W kopalniach KGHM testowano technologię, która zmienia świat

7177

Jak udoskonalić przeróbkę rudy, by możliwie najniższym kosztem uzyskać jak najwięcej metalu – tak w skrócie można opisać cel badań prowadzonych przez naukowców Politechniki Wrocławskiej. Rozwiązania, nad którymi pracowali przez trzy lata, trafiły na listę 1 000 technologii, które zmieniają świat. Ich pomysły były testowane w kopalniach KGHM.

Fot. materiały prasowe

Chociaż to w piecach hutniczych panuje najwyższa temperatura, to nie one pochłaniają najwięcej energii w procesie produkcji miedzi. Zdaniem naukowców najbardziej energochłonne jest przetwarzanie urobku, który z kopalń trafia do zakładów wzbogacania rud.

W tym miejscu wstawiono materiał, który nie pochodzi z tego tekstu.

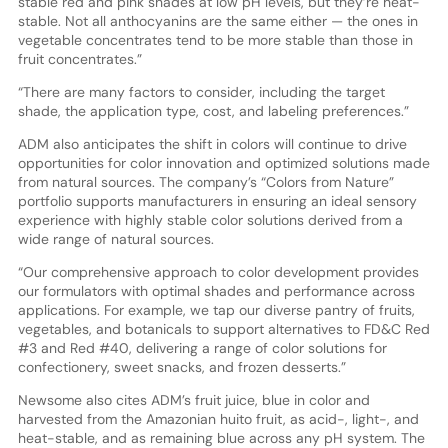
stable red and pink shades at low pH levels, but they’re heat-
stable. Not all anthocyanins are the same either — the ones in
vegetable concentrates tend to be more stable than those in
fruit concentrates.”
“There are many factors to consider, including the target
shade, the application type, cost, and labeling preferences.”
ADM also anticipates the shift in colors will continue to drive
opportunities for color innovation and optimized solutions made
from natural sources. The company’s “Colors from Nature”
portfolio supports manufacturers in ensuring an ideal sensory
experience with highly stable color solutions derived from a
wide range of natural sources.
“Our comprehensive approach to color development provides
our formulators with optimal shades and performance across
applications. For example, we tap our diverse pantry of fruits,
vegetables, and botanicals to support alternatives to FD&C Red
#3 and Red #40, delivering a range of color solutions for
confectionery, sweet snacks, and frozen desserts.”
Newsome also cites ADM’s fruit juice, blue in color and
harvested from the Amazonian huito fruit, as acid-, light-, and
heat-stable, and as remaining blue across any pH system. The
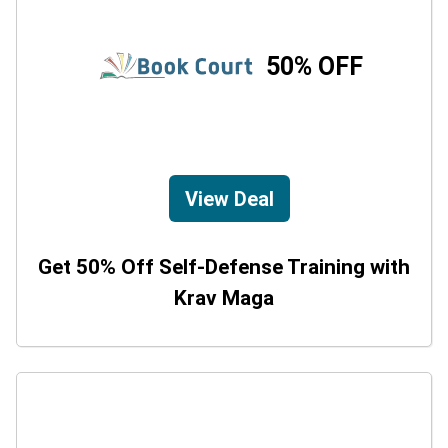
50% OFF
View Deal
Get 50% Off Self-Defense Training with
Krav Maga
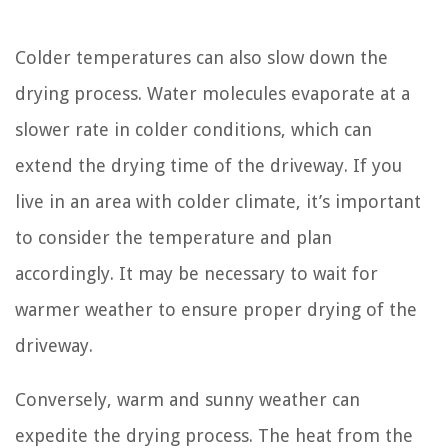
Colder temperatures can also slow down the
drying process. Water molecules evaporate at a
slower rate in colder conditions, which can
extend the drying time of the driveway. If you
live in an area with colder climate, it’s important
to consider the temperature and plan
accordingly. It may be necessary to wait for
warmer weather to ensure proper drying of the
driveway.
Conversely, warm and sunny weather can
expedite the drying process. The heat from the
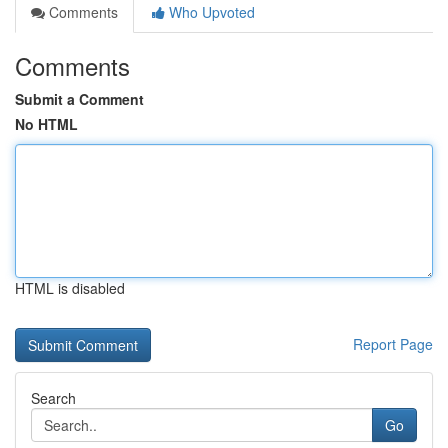
Comments
Who Upvoted
Comments
Submit a Comment
No HTML
HTML is disabled
Report Page
Search
Go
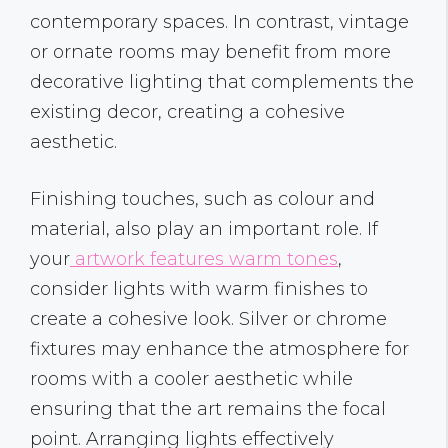
contemporary spaces. In contrast, vintage
or ornate rooms may benefit from more
decorative lighting that complements the
existing decor, creating a cohesive
aesthetic.
Finishing touches, such as colour and
material, also play an important role. If
your
artwork features warm tones
,
consider lights with warm finishes to
create a cohesive look. Silver or chrome
fixtures may enhance the atmosphere for
rooms with a cooler aesthetic while
ensuring that the art remains the focal
point. Arranging lights effectively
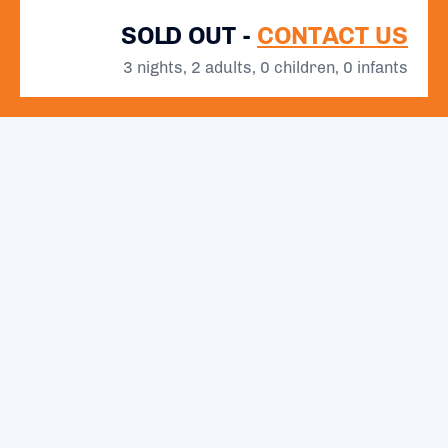
SOLD OUT -
CONTACT US
3 nights, 2 adults, 0 children, 0 infants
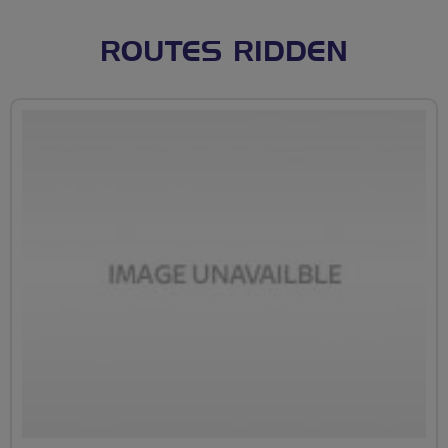
ROUTES RIDDEN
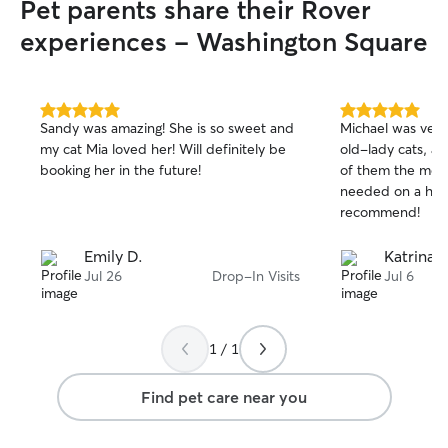
Pet parents share their Rover
experiences - Washington Square
5.0
5.0
Sandy was amazing! She is so sweet and
Michael was very
out
out
my cat Mia loved her! Will definitely be
old-lady cats, a
of
of
booking her in the future!
of them the med
5
5
stars
stars
needed on a hea
recommend!
Emily D.
Katrina P
Jul 26
Drop-In Visits
Jul 6
1 / 1
Find pet care near you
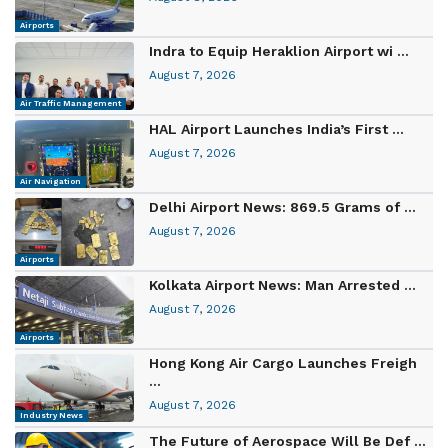
Airports
Indra to Equip Heraklion Airport wi ...
August 7, 2026
Air Traffic Management
HAL Airport Launches India’s First ...
August 7, 2026
Air Navigation
Delhi Airport News: 869.5 Grams of ...
August 7, 2026
Airports
Kolkata Airport News: Man Arrested ...
August 7, 2026
Airports
Hong Kong Air Cargo Launches Freigh
...
August 7, 2026
Industry News
The Future of Aerospace Will Be Def ...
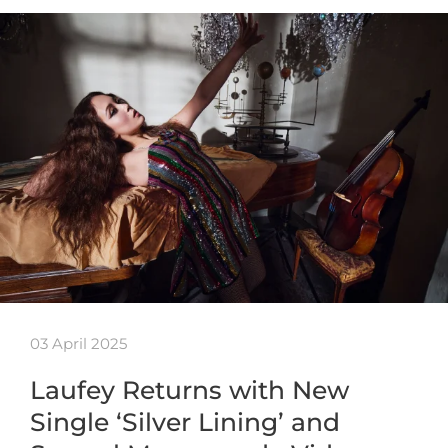
03 April 2025
Laufey Returns with New
Single ‘Silver Lining’ and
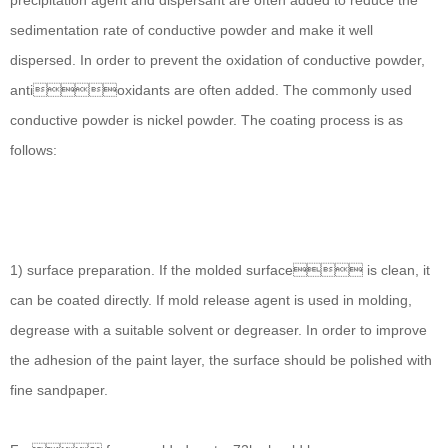
precipitation agent and dispersant are often added to reduce the
sedimentation rate of conductive powder and make it well
dispersed. In order to prevent the oxidation of conductive powder,
antioxidants are often added. The commonly used
conductive powder is nickel powder. The coating process is as
follows:
1) surface preparation. If the molded surface is clean, it
can be coated directly. If mold release agent is used in molding,
degrease with a suitable solvent or degreaser. In order to improve
the adhesion of the paint layer, the surface should be polished with
fine sandpaper.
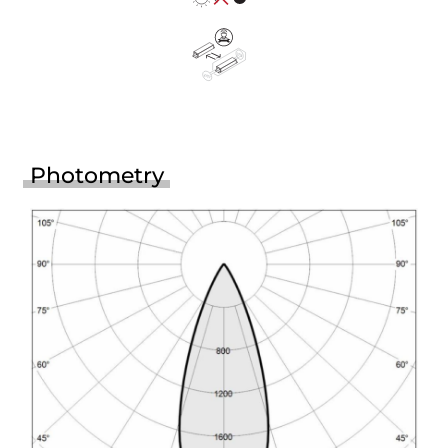
Photometry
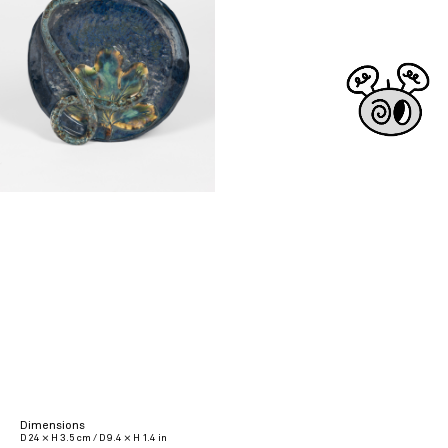
Dimensions
D 24 × H 3.5 cm / D 9.4 × H 1.4 in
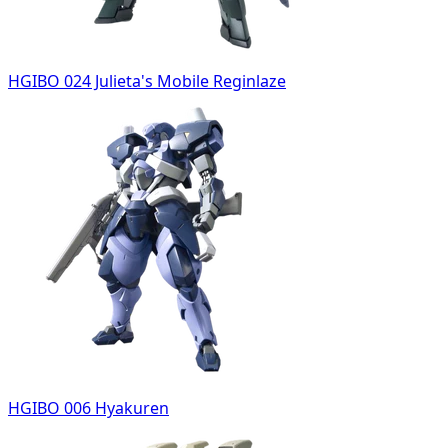
HGIBO 024 Julieta's Mobile Reginlaze
HGIBO 006 Hyakuren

– O ile wszyscy wiemy, jaka jest budowa geologiczna eksploatowanego złoża, czyli jaki jest udział procentowy poszczególnych składników w czasie wydobycia, o tyle gdy ten urobek jest już w zakładach wzbogacania rud, ta informacja się gubi. W czasie transportu kopalina z różnych miejsc miesza się i nie wiemy, która aktualnie trafia do wzbogacania i w związku z tym, jaki dokładnie jest jej skład – wyjaśnia dr hab. inż. Robert Król, prof. uczelni, który kierował projektem na Politechnice Wrocławskiej. – To powoduje trudności w przystosowaniu procesów przeróbczych idealnie pod charakterystykę surowca. Wiedząc, jaki jest udział procentowy poszczególnych frakcji takich jak piaskowiec, dolomit czy łupek, możliwe jest optymalne przygotowanie parametrów procesu, a dzięki temu oszczędzić energię, zwiększyć uzysk i jednocześnie ograniczyć ilość odpadów – dodaje.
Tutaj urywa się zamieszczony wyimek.